Operator: And our next question comes from Jim Sidoti from Sidoti & Company. Please go ahead with your question.
Jim Sidoti: I know it’s been a long call. Just two quick ones for me. Can you update us on how things are going in Texas? It’s been a while since you entered a new market. How do you find this market? Is it easy to get paid? And is it easy to do business there?
Mark Stolper: Yes. Well, I mean it’s a little hard to say now. So, we completed the first acquisition of seven centers. We completed that on April 1. So, we don’t have a whole lot of operating experience there as of yet. I think the integration of that business and what we call the RadNetization is just at the very beginning stages. The other acquisition that we’ve announced of the American Health Imaging centers in Houston, that’s scheduled to close kind of in the June, July time frame. And we anticipate some further integration of those two operations to create a platform from which we can grow at that point. So, I think we’ll have a lot better feeling of — and a better way of answering your questions in the coming quarters.
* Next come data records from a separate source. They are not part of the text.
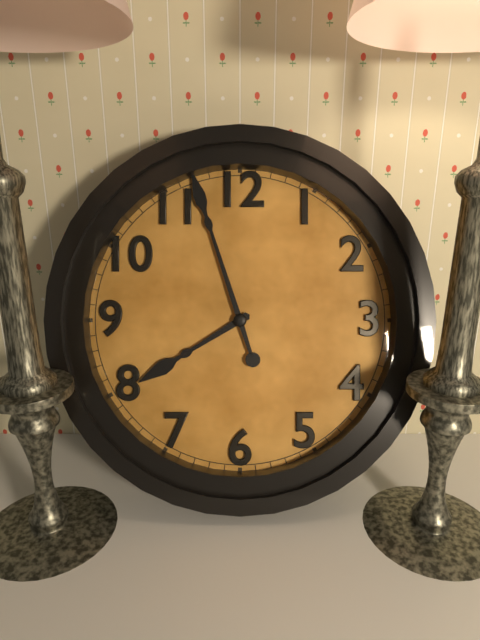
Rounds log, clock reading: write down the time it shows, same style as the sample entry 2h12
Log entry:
7h57
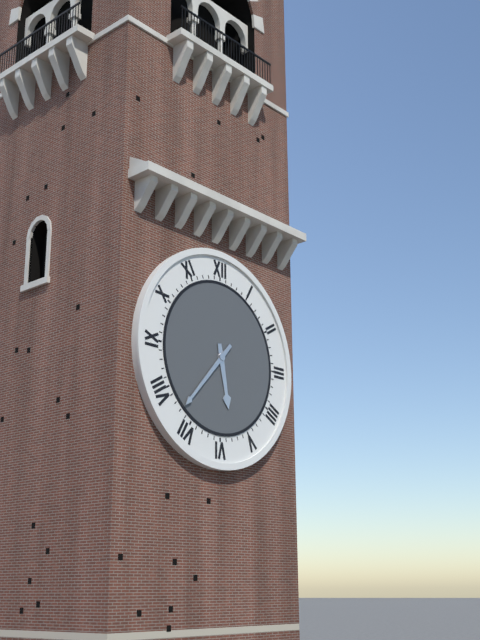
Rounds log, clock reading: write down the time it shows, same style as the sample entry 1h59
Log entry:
5h37
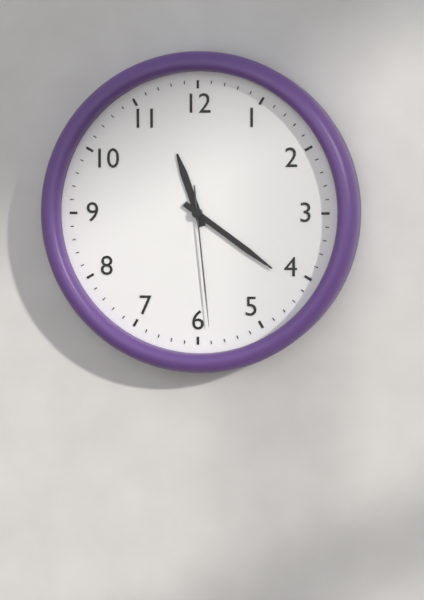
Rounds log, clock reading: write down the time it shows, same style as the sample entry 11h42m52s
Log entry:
11h21m29s
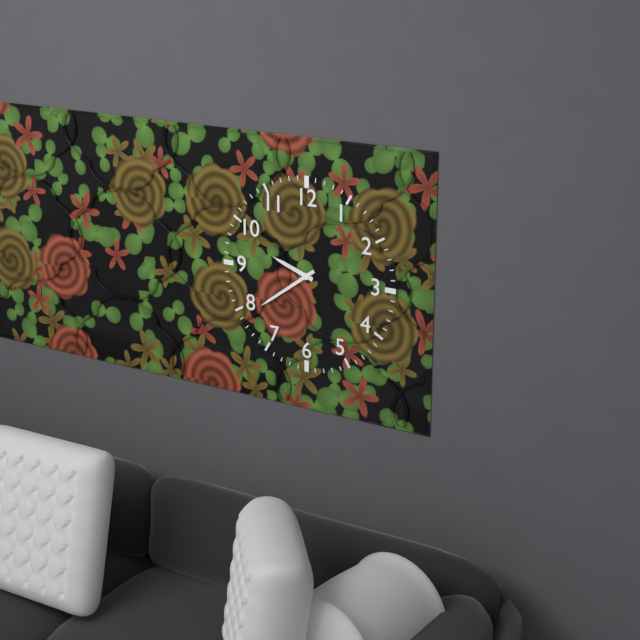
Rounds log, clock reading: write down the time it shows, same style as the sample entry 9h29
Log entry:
9h39
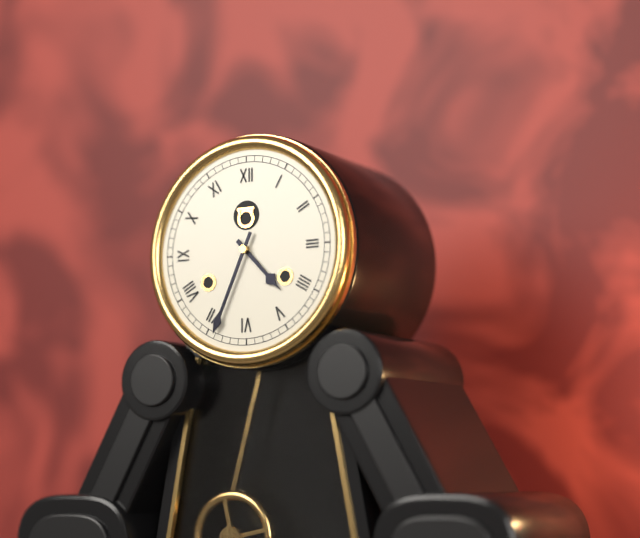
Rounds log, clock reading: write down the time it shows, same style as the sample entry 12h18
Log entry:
4h34
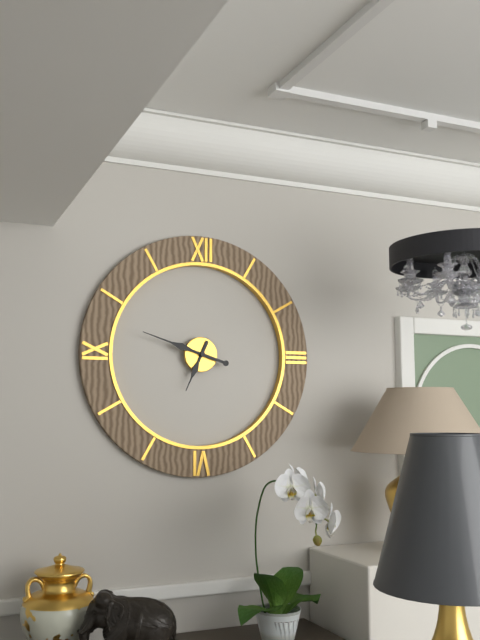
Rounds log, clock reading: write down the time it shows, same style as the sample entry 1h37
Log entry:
6h48
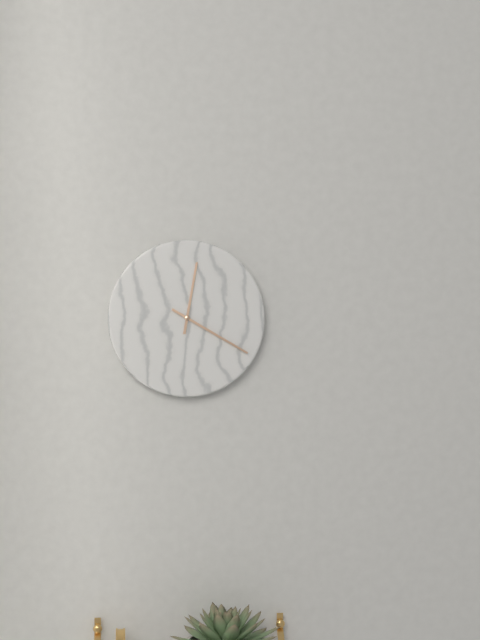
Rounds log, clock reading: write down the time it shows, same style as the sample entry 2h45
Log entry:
12h20
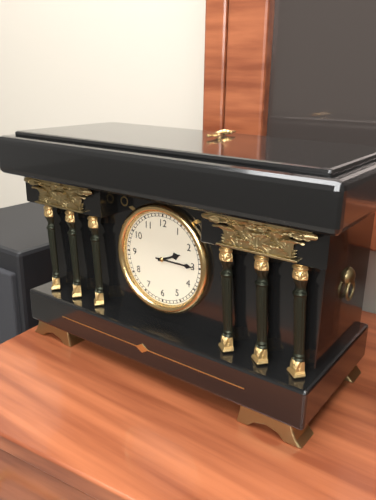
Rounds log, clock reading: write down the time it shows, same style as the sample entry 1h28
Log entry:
2h15
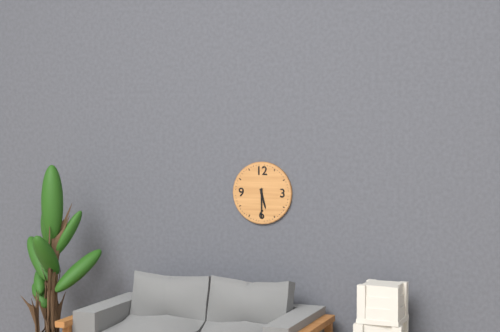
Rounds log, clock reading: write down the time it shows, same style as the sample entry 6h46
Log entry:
5h30
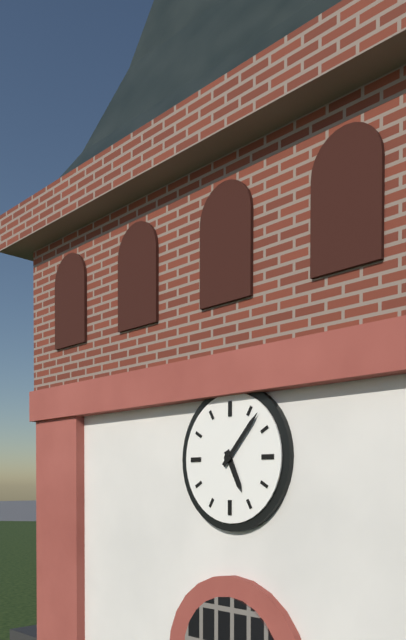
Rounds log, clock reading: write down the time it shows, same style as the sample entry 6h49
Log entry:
5h07
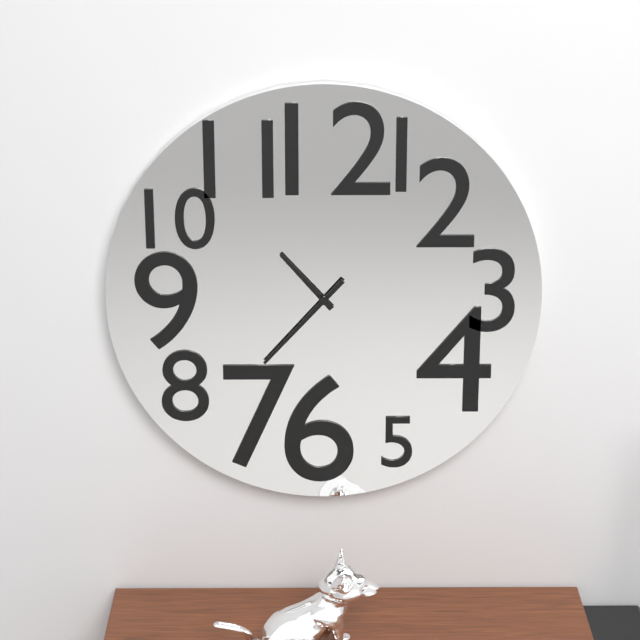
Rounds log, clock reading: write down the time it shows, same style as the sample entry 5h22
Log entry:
10h37
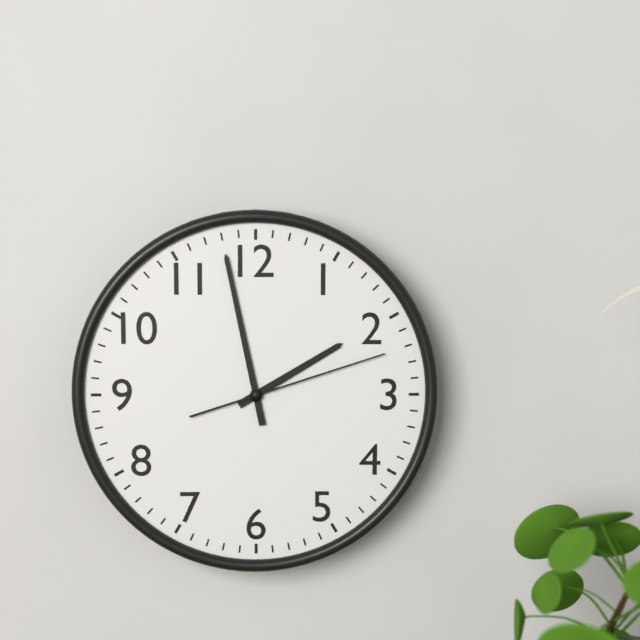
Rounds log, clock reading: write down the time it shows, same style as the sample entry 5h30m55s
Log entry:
1h58m12s
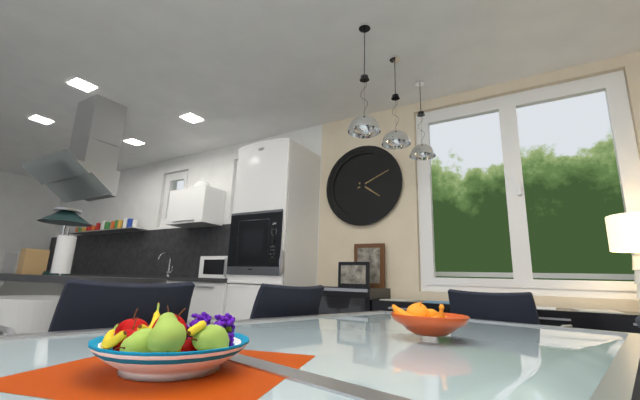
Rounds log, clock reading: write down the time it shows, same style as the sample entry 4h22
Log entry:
4h11
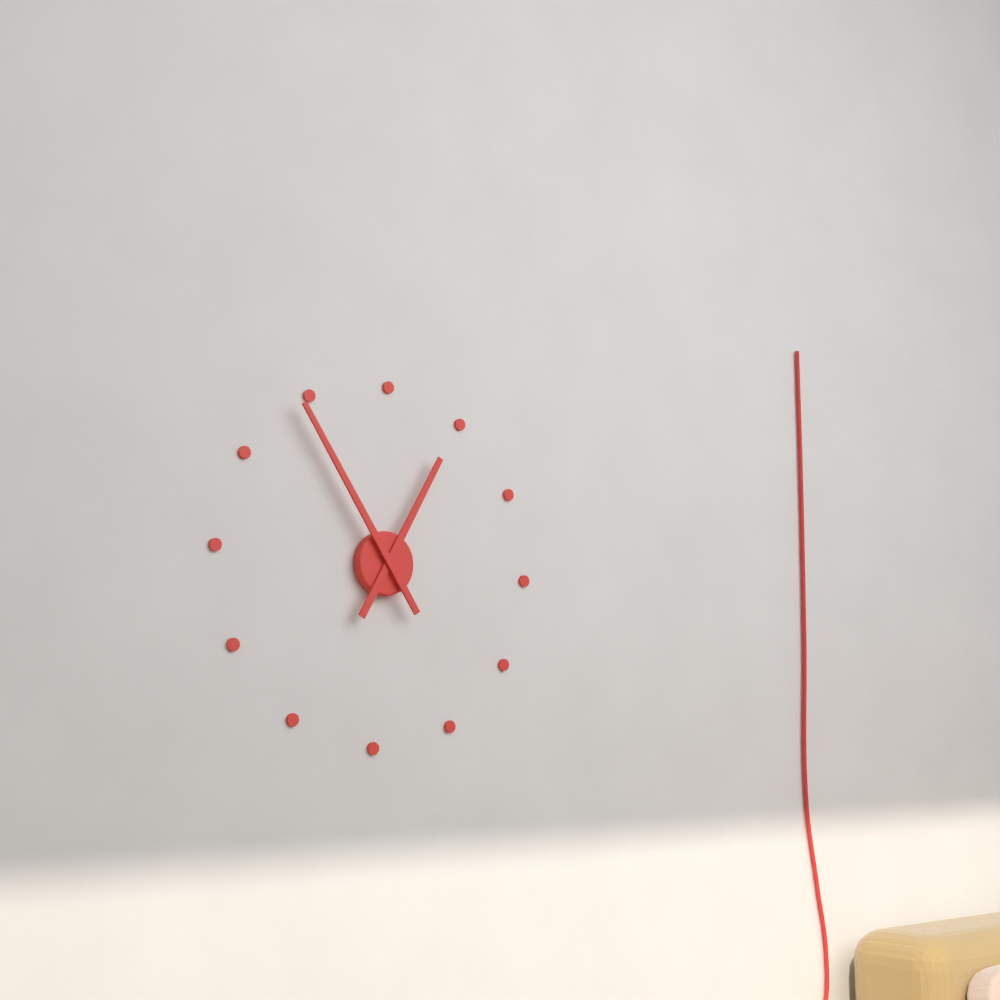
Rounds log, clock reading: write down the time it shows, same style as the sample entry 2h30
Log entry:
12h54
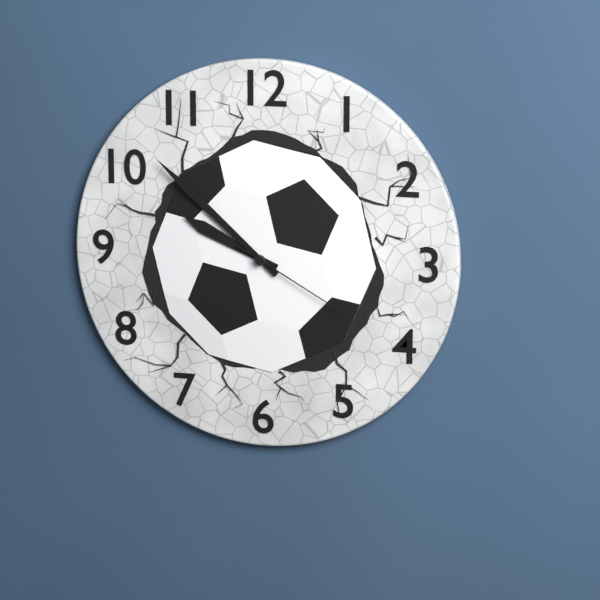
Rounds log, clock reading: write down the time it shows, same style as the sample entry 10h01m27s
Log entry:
9h52m20s
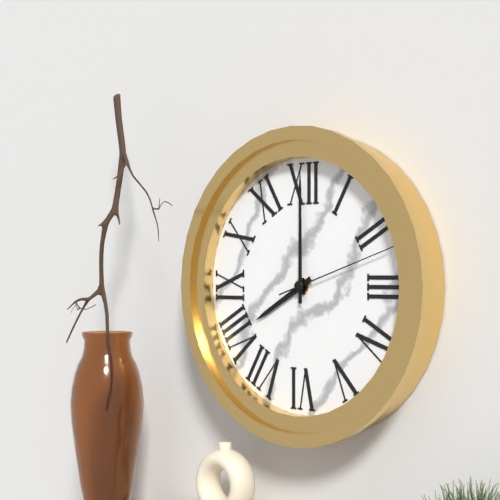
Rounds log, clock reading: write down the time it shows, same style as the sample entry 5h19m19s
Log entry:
8h00m12s
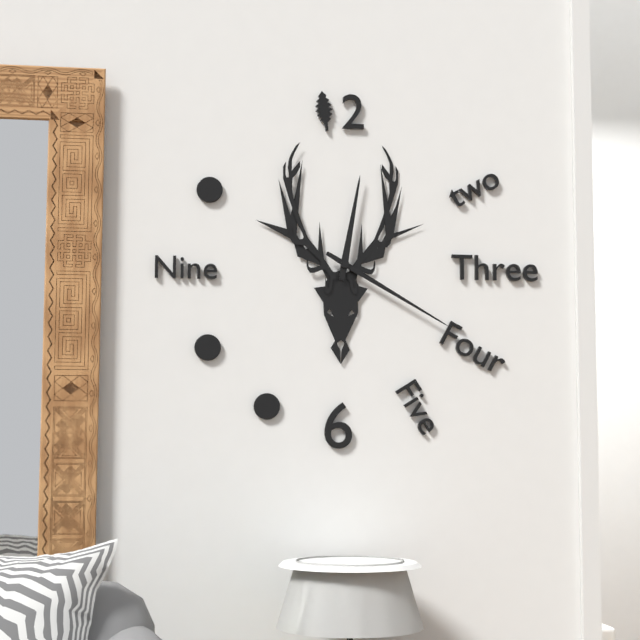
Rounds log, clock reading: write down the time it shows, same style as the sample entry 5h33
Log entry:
12h20
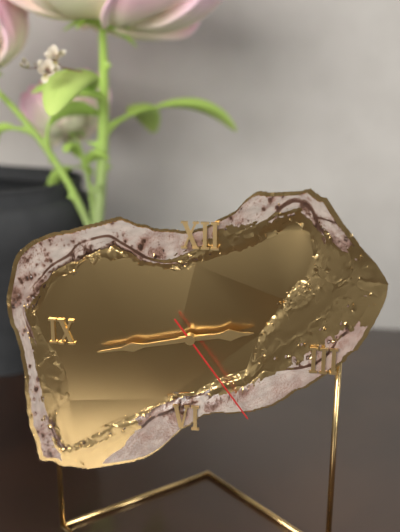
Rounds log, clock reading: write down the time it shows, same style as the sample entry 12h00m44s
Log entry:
2h43m24s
But early indication is that this is a very attractive market. good demographics, good payor relationships. We think that we’ve identified and partnered with an excellent group of radiologists. And they’re motivated as our lead to really grow that platform through further acquisitions, de novo centers. There’s a number of hospital relationships in that market that could be interesting to us as we continue to grow there. So, I think we’re highly encouraged from what we see so far.
Jim Sidoti: Okay. All right. And second one, can you just give us updated share count what we need to be using for Q2 and Q3 this year?
Mark Stolper: Could you repeat that? Sorry, it’s a little bit difficult to hear you.
Jim Sidoti: Sorry, it is a question on what’s the right share count for the rest of the year?
Mark Stolper: Sure. So, I think we have somewhere in the 73 million to 74 million outstanding shares. We typically wouldn’t — unless we’re doing any acquisitions using our stock for the remainder of the year, we don’t expect that share count to go up significantly. Generally speaking, it’s the first quarter where we issue equity to our existing employee base as part of their annual compensation. So that was already completed in the first quarter. So, I wouldn’t expect anything to increase our shares materially between now and the end of the year unless there’s some acquisition where we choose to use stock.
Operator: And ladies and gentlemen, at this time showing no additional questions. I’d like to turn the floor back over to management for any closing remarks.
Dr. Howard Berger: All right. Thank you, operator. Again, I would like to take this opportunity to thank all of our shareholders for their continued support and the employees of RadNet for their dedication and hard work. Management will continue its endeavor to be a market leader that provides great services with an appropriate return on investment for all stakeholders. Thank you for your time today, and I look forward to our next call.
Operator: Ladies and gentlemen, with that, we’ll be concluding today’s conference call and presentation. We thank you for joining. You may now disconnect your lines.